“People don’t lose their citizenship just because they’re sentenced to prison,” said one advocate
This article is part of a state-based series on disenfranchisement.
A legislative committee in Hawaii’s Senate voted in February to advance a bill abolishing felony disenfranchisement, a significant move since Maine, Puerto Rico, and Vermont are the only places in the United States that do not disenfranchise people because of a felony conviction.
But the deadline for the legislation to make it out of committees has now expired with no action from the other committees to which it was referred. This means that Senate Bill 1503 is effectively tabled for the year. The bill will carry over to 2020, and proponents told the Political Report that they would press ahead then.
Hawaii currently strips people of the right to vote while they are incarcerated for a felony conviction, and restores it upon their release from prison. SB 1503 would reform that practice by enabling incarcerated people to cast absentee ballots. State advocates describe this step as crucial to achieving a healthier democracy. “If we want people to be full human beings and full citizens, we need to make sure that everybody has the right to vote,” Kat Brady, the coordinator of the state group Community Alliance on Prisons, told me. “What happens in the voting booth affects their families. The families are sending the money for phone calls, for commissary stuff, so it’s ridiculous to think that there’s no nexus between voting and citizenship and incarceration.”
Janet Mason, the chairperson of the legislative committee of the League of Women Voters of Hawaii, which has also championed this legislation, agrees that the right to vote is not something to take away. “People don’t lose their citizenship just because they’re sentenced to prison,” she said.
Brady and Mason both also argued that maintaining voting rights can facilitate eventual re-entry by connecting individuals to their communities. “If we want people to enter the community as full citizens, then what better way than to help them engage” while they are in prison, Brady said. The isolation of incarcerated Hawaiians is exacerbated by the fact that a substantial share are in out-of-state facilities; 1,450 are detained in a private prison in Arizona.

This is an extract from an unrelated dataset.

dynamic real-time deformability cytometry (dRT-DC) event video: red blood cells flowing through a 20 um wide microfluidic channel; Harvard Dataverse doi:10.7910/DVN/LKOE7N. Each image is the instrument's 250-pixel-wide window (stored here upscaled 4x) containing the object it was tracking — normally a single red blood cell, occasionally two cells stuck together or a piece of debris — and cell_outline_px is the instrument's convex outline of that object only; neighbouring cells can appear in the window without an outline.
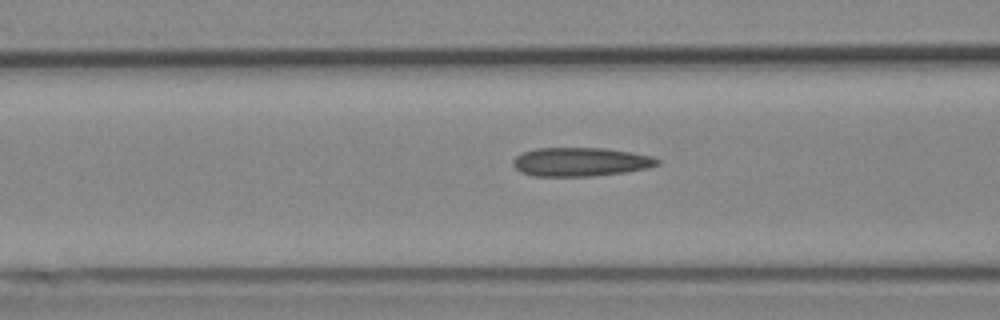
{"species": "Egyptian fruit bat (a non-hibernating species)", "species_latin": "Rousettus aegyptiacus", "temperature_condition": "cold", "stored_images_in_passage": 30, "camera_frame_rate_fps": 3000, "um_per_image_px": 0.085, "animal": {"sex": "female"}, "frame": {"image": 1, "passage_image": 18, "time_ms": 5.667, "image_size_px": [1000, 320], "cell_outline_px": [[660, 164], [648, 168], [624, 172], [592, 176], [532, 176], [520, 172], [512, 164], [512, 160], [520, 152], [536, 148], [604, 148], [632, 152], [652, 156], [660, 160]], "centroid_in_image_um": [49.32, 13.75], "position_along_channel_um": 117.3, "area_um2": 24.39}}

The state’s carceral system disproportionately ensnares Native Hawaiians and Pacific Islanders, who are therefore also disproportionately excluded from the electoral process.
According to a 2010 report by the Office of Hawaiian Affairs, Native Hawaiians make up 39 percent of the incarcerated population but only 24 percent of the general population and 27 percent of those arrested. The study found specifically that “for any given determination of guilt, Native Hawaiians are much more likely to get a prison sentence than almost all other groups, except for Native Americans,” and this even “controlling for age, gender, and type of charge.”
That measure is directly relevant to voting rights since Hawaii uses incarceration—as opposed to other forms of sentence like probation—as the specific basis on which to disenfranchise people who are convicted of a felony.
State Senator Maile Shimabukuro pointed to the overrepresentation of native Hawaiians in the state’s prisons to explain why she was sponsoring this reform. “It promotes engagement for disenfranchised segments of our society,” she told me via email. “This bill is a step toward re-integrating native Hawaiians and other minorities back into our political process, and showing them that their voices matter.”
Besides Hawaii, bills that fully abolish felony disenfranchisement have been introduced in at least six other states in the present legislative sessions.
Hawaii is one of two states, the other being New Mexico, where a full abolition bill moved past a legislative committee this year. Neither state is still considering such a step in their current session.
The director of Hawaii’s Department of Public Safety, which is responsible for the state’s prison system, came out in support of the legislation in a testimony in the Senate Committee on Public Safety, Intergovernmental, and Military Affairs. On Feb. 5, that committee unanimously voted to advance the legislation to the joint Judiciary and Ways and Means committees, where the bill stalled. “I was disappointed that the Judiciary decided not to hear it,” Brady said.
Senator Karl Rhoads, the Democratic chairperson of the Judiciary Committee, did not reply to a request for comment on his views on the legislation or on his reasons for not scheduling a hearing.
Mason told me that one obstacle may have been a belief among lawmakers that they need to first shore up the state’s voter registration procedures and absentee voter program. The legislature is still considering adopting automatic registration bills and reforms to its vote-by-mail system. “Those two things would greatly enhance the chances of getting the voting rights for incarcerated folks well positioned to pass,” she said.
Brady thinks that SB 1503 did not generate sufficient interest, and was mainly derailed by lawmakers’ indifference toward the issue. But she also said the bill’s future success hinged on a broader shift to the way in which state politicians’ approach criminal justice issues. “Hawaii can’t seem to get off the punishment train,” she said. “The legislature is very fearful to give any sort of rights to people who have violated the law. … We are so afraid of people who have drug problems or mental health problems—‘they’re in prison so they’re bad and we don’t want them weighing in on anything’—and I’m like, ‘Get a grip, guys.’”
Brady added, “To me it’s about racism, it’s about slicing and dicing the society to say they are good people and there are bad people and we have determined whose bad and we are going to keep punishing them.”